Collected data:
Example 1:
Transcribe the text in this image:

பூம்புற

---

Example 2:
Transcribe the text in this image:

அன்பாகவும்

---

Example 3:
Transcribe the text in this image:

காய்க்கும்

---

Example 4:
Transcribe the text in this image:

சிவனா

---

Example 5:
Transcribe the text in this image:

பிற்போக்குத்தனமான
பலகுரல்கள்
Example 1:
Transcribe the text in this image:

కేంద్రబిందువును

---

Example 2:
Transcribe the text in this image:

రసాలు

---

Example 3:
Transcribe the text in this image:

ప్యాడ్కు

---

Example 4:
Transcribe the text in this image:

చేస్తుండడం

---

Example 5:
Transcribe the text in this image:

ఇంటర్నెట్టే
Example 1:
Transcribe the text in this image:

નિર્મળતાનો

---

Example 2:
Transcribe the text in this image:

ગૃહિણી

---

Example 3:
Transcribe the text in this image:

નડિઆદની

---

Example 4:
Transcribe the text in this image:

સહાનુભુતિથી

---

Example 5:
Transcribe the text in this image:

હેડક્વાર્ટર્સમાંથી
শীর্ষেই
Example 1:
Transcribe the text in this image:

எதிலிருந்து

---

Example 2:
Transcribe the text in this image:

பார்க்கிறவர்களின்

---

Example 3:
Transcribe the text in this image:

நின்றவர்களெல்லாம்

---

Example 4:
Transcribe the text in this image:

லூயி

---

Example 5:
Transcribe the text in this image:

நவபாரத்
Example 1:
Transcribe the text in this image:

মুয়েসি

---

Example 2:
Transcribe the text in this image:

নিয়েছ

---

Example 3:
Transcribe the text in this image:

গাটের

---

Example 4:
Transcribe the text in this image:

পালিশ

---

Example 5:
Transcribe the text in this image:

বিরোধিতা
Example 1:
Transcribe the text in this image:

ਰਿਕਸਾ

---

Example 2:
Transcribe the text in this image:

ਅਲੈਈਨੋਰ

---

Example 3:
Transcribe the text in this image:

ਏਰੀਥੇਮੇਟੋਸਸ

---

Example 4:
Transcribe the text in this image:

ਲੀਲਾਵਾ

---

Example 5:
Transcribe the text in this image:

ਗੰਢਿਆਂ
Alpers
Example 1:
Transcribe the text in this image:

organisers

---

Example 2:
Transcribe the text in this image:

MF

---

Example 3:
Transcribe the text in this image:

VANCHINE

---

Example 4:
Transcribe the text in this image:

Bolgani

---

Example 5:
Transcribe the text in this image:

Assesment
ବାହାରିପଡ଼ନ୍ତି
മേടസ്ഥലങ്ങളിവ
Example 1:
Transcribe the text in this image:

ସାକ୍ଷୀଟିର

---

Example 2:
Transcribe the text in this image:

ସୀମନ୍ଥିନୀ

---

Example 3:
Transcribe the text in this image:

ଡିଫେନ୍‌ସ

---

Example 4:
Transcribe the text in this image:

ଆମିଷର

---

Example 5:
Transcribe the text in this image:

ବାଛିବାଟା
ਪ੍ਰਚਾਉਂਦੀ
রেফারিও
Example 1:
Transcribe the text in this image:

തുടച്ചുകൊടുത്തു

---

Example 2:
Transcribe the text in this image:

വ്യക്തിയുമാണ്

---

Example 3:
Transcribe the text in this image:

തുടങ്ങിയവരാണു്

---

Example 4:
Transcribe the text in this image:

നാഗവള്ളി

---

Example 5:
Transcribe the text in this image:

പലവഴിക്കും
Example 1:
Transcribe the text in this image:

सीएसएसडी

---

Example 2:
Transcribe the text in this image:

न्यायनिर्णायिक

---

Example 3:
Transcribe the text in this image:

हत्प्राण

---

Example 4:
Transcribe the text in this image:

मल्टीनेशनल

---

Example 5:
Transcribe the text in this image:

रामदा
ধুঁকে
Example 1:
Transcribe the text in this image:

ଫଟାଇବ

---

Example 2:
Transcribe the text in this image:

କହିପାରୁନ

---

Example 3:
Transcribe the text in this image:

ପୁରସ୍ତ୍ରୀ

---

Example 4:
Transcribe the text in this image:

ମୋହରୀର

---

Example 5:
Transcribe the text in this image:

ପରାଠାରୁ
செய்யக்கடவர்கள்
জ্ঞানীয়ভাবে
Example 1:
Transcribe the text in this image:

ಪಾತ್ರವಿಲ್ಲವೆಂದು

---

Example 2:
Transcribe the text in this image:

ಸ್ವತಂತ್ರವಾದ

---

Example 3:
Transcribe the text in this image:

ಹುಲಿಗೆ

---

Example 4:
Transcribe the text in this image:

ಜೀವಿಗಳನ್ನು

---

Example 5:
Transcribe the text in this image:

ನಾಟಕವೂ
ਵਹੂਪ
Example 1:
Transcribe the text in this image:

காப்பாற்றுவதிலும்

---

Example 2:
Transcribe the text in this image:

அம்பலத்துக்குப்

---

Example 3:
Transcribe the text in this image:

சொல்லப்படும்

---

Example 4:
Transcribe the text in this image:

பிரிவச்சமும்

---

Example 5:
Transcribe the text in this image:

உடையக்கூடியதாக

WHAT YOU WILL DO: All entries must be repeated verbatim.

TASK RESULT:
Example 1:
Transcribe the text in this image:

பூம்புற

---

Example 2:
Transcribe the text in this image:

அன்பாகவும்

---

Example 3:
Transcribe the text in this image:

காய்க்கும்

---

Example 4:
Transcribe the text in this image:

சிவனா

---

Example 5:
Transcribe the text in this image:

பிற்போக்குத்தனமான
பலகுரல்கள்
Example 1:
Transcribe the text in this image:

కేంద్రబిందువును

---

Example 2:
Transcribe the text in this image:

రసాలు

---

Example 3:
Transcribe the text in this image:

ప్యాడ్కు

---

Example 4:
Transcribe the text in this image:

చేస్తుండడం

---

Example 5:
Transcribe the text in this image:

ఇంటర్నెట్టే
Example 1:
Transcribe the text in this image:

નિર્મળતાનો

---

Example 2:
Transcribe the text in this image:

ગૃહિણી

---

Example 3:
Transcribe the text in this image:

નડિઆદની

---

Example 4:
Transcribe the text in this image:

સહાનુભુતિથી

---

Example 5:
Transcribe the text in this image:

હેડક્વાર્ટર્સમાંથી
শীর্ষেই
Example 1:
Transcribe the text in this image:

எதிலிருந்து

---

Example 2:
Transcribe the text in this image:

பார்க்கிறவர்களின்

---

Example 3:
Transcribe the text in this image:

நின்றவர்களெல்லாம்

---

Example 4:
Transcribe the text in this image:

லூயி

---

Example 5:
Transcribe the text in this image:

நவபாரத்
Example 1:
Transcribe the text in this image:

মুয়েসি

---

Example 2:
Transcribe the text in this image:

নিয়েছ

---

Example 3:
Transcribe the text in this image:

গাটের

---

Example 4:
Transcribe the text in this image:

পালিশ

---

Example 5:
Transcribe the text in this image:

বিরোধিতা
Example 1:
Transcribe the text in this image:

ਰਿਕਸਾ

---

Example 2:
Transcribe the text in this image:

ਅਲੈਈਨੋਰ

---

Example 3:
Transcribe the text in this image:

ਏਰੀਥੇਮੇਟੋਸਸ

---

Example 4:
Transcribe the text in this image:

ਲੀਲਾਵਾ

---

Example 5:
Transcribe the text in this image:

ਗੰਢਿਆਂ
Alpers
Example 1:
Transcribe the text in this image:

organisers

---

Example 2:
Transcribe the text in this image:

MF

---

Example 3:
Transcribe the text in this image:

VANCHINE

---

Example 4:
Transcribe the text in this image:

Bolgani

---

Example 5:
Transcribe the text in this image:

Assesment
ବାହାରିପଡ଼ନ୍ତି
മേടസ്ഥലങ്ങളിവ
Example 1:
Transcribe the text in this image:

ସାକ୍ଷୀଟିର

---

Example 2:
Transcribe the text in this image:

ସୀମନ୍ଥିନୀ

---

Example 3:
Transcribe the text in this image:

ଡିଫେନ୍‌ସ

---

Example 4:
Transcribe the text in this image:

ଆମିଷର

---

Example 5:
Transcribe the text in this image:

ବାଛିବାଟା
ਪ੍ਰਚਾਉਂਦੀ
রেফারিও
Example 1:
Transcribe the text in this image:

തുടച്ചുകൊടുത്തു

---

Example 2:
Transcribe the text in this image:

വ്യക്തിയുമാണ്

---

Example 3:
Transcribe the text in this image:

തുടങ്ങിയവരാണു്

---

Example 4:
Transcribe the text in this image:

നാഗവള്ളി

---

Example 5:
Transcribe the text in this image:

പലവഴിക്കും
Example 1:
Transcribe the text in this image:

सीएसएसडी

---

Example 2:
Transcribe the text in this image:

न्यायनिर्णायिक

---

Example 3:
Transcribe the text in this image:

हत्प्राण

---

Example 4:
Transcribe the text in this image:

मल्टीनेशनल

---

Example 5:
Transcribe the text in this image:

रामदा
ধুঁকে
Example 1:
Transcribe the text in this image:

ଫଟାଇବ

---

Example 2:
Transcribe the text in this image:

କହିପାରୁନ

---

Example 3:
Transcribe the text in this image:

ପୁରସ୍ତ୍ରୀ

---

Example 4:
Transcribe the text in this image:

ମୋହରୀର

---

Example 5:
Transcribe the text in this image:

ପରାଠାରୁ
செய்யக்கடவர்கள்
জ্ঞানীয়ভাবে
Example 1:
Transcribe the text in this image:

ಪಾತ್ರವಿಲ್ಲವೆಂದು

---

Example 2:
Transcribe the text in this image:

ಸ್ವತಂತ್ರವಾದ

---

Example 3:
Transcribe the text in this image:

ಹುಲಿಗೆ

---

Example 4:
Transcribe the text in this image:

ಜೀವಿಗಳನ್ನು

---

Example 5:
Transcribe the text in this image:

ನಾಟಕವೂ
ਵਹੂਪ
Example 1:
Transcribe the text in this image:

காப்பாற்றுவதிலும்

---

Example 2:
Transcribe the text in this image:

அம்பலத்துக்குப்

---

Example 3:
Transcribe the text in this image:

சொல்லப்படும்

---

Example 4:
Transcribe the text in this image:

பிரிவச்சமும்

---

Example 5:
Transcribe the text in this image:

உடையக்கூடியதாக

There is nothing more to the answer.